EXERCISE BRIEF: Copy out the full data exactly as given; pictures should not be included.

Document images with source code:

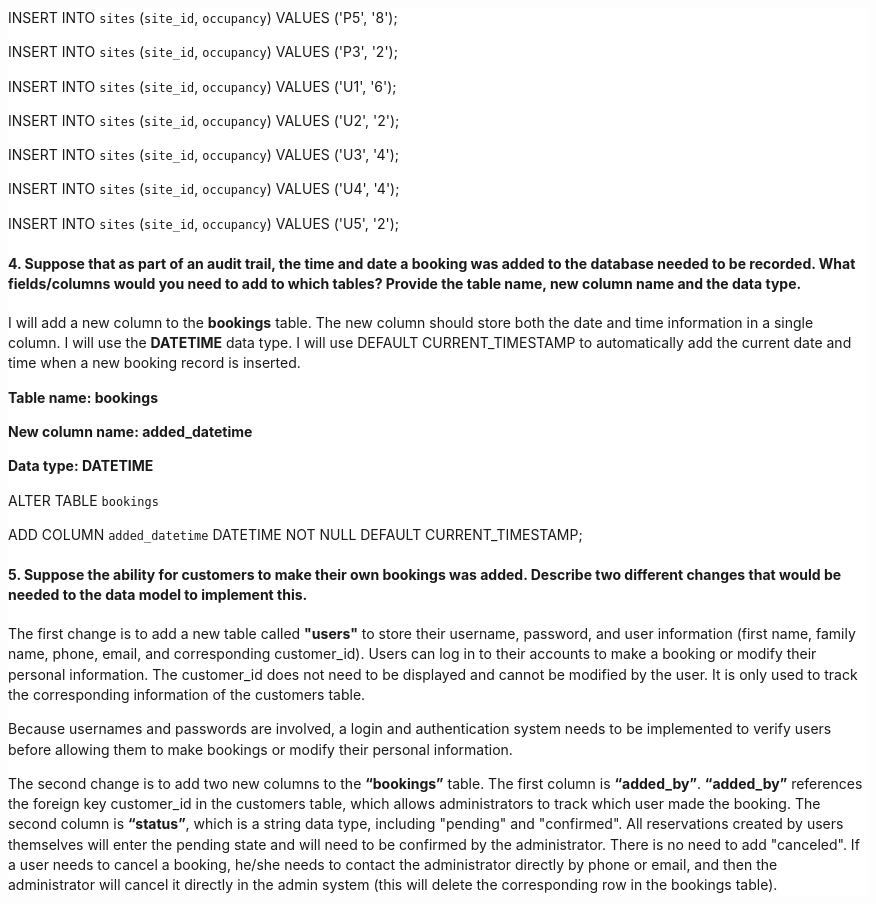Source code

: INSERT INTO `sites` (`site_id`, `occupancy`) VALUES ('P5', '8');

INSERT INTO `sites` (`site_id`, `occupancy`) VALUES ('P3', '2');

INSERT INTO `sites` (`site_id`, `occupancy`) VALUES ('U1', '6');

INSERT INTO `sites` (`site_id`, `occupancy`) VALUES ('U2', '2');

INSERT INTO `sites` (`site_id`, `occupancy`) VALUES ('U3', '4');

INSERT INTO `sites` (`site_id`, `occupancy`) VALUES ('U4', '4');

INSERT INTO `sites` (`site_id`, `occupancy`) VALUES ('U5', '2');


#### 4. Suppose that as part of an audit trail, the time and date a booking was added to the database needed to be recorded. What fields/columns would you need to add to which tables? Provide the table name, new column name and the data type.

I will add a new column to the **bookings** table. The new column should store both the date and time information in a single column. I will use the **DATETIME** data type. I will use DEFAULT CURRENT_TIMESTAMP to automatically add the current date and time when a new booking record is inserted. 

**Table name: bookings**

**New column name: added_datetime**

**Data type: DATETIME**


ALTER TABLE `bookings`

ADD COLUMN `added_datetime` DATETIME NOT NULL DEFAULT CURRENT_TIMESTAMP;


#### 5. Suppose the ability for customers to make their own bookings was added. Describe two different changes that would be needed to the data model to implement this. 

The first change is to add a new table called **"users"** to store their username, password, and user information (first name, family name, phone, email, and corresponding customer_id). Users can log in to their accounts to make a booking or modify their personal information. The customer_id does not need to be displayed and cannot be modified by the user. It is only used to track the corresponding information of the customers table.
  
Because usernames and passwords are involved, a login and authentication system needs to be implemented to verify users before allowing them to make bookings or modify their personal information. 


The second change is to add two new columns to the **“bookings”** table. The first column is **“added_by”**. **“added_by”** references the foreign key customer_id in the customers table, which allows administrators to track which user made the booking. The second column is **“status”**, which is a string data type, including "pending" and "confirmed". All reservations created by users themselves will enter the pending state and will need to be confirmed by the administrator. There is no need to add "canceled". If a user needs to cancel a booking, he/she needs to contact the administrator directly by phone or email, and then the administrator will cancel it directly in the admin system (this will delete the corresponding row in the bookings table).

RESPONSE BELOW:
Source code

: INSERT INTO `sites` (`site_id`, `occupancy`) VALUES ('P5', '8');

INSERT INTO `sites` (`site_id`, `occupancy`) VALUES ('P3', '2');

INSERT INTO `sites` (`site_id`, `occupancy`) VALUES ('U1', '6');

INSERT INTO `sites` (`site_id`, `occupancy`) VALUES ('U2', '2');

INSERT INTO `sites` (`site_id`, `occupancy`) VALUES ('U3', '4');

INSERT INTO `sites` (`site_id`, `occupancy`) VALUES ('U4', '4');

INSERT INTO `sites` (`site_id`, `occupancy`) VALUES ('U5', '2');


#### 4. Suppose that as part of an audit trail, the time and date a booking was added to the database needed to be recorded. What fields/columns would you need to add to which tables? Provide the table name, new column name and the data type.

I will add a new column to the **bookings** table. The new column should store both the date and time information in a single column. I will use the **DATETIME** data type. I will use DEFAULT CURRENT_TIMESTAMP to automatically add the current date and time when a new booking record is inserted. 

**Table name: bookings**

**New column name: added_datetime**

**Data type: DATETIME**


ALTER TABLE `bookings`

ADD COLUMN `added_datetime` DATETIME NOT NULL DEFAULT CURRENT_TIMESTAMP;


#### 5. Suppose the ability for customers to make their own bookings was added. Describe two different changes that would be needed to the data model to implement this. 

The first change is to add a new table called **"users"** to store their username, password, and user information (first name, family name, phone, email, and corresponding customer_id). Users can log in to their accounts to make a booking or modify their personal information. The customer_id does not need to be displayed and cannot be modified by the user. It is only used to track the corresponding information of the customers table.
  
Because usernames and passwords are involved, a login and authentication system needs to be implemented to verify users before allowing them to make bookings or modify their personal information. 


The second change is to add two new columns to the **“bookings”** table. The first column is **“added_by”**. **“added_by”** references the foreign key customer_id in the customers table, which allows administrators to track which user made the booking. The second column is **“status”**, which is a string data type, including "pending" and "confirmed". All reservations created by users themselves will enter the pending state and will need to be confirmed by the administrator. There is no need to add "canceled". If a user needs to cancel a booking, he/she needs to contact the administrator directly by phone or email, and then the administrator will cancel it directly in the admin system (this will delete the corresponding row in the bookings table).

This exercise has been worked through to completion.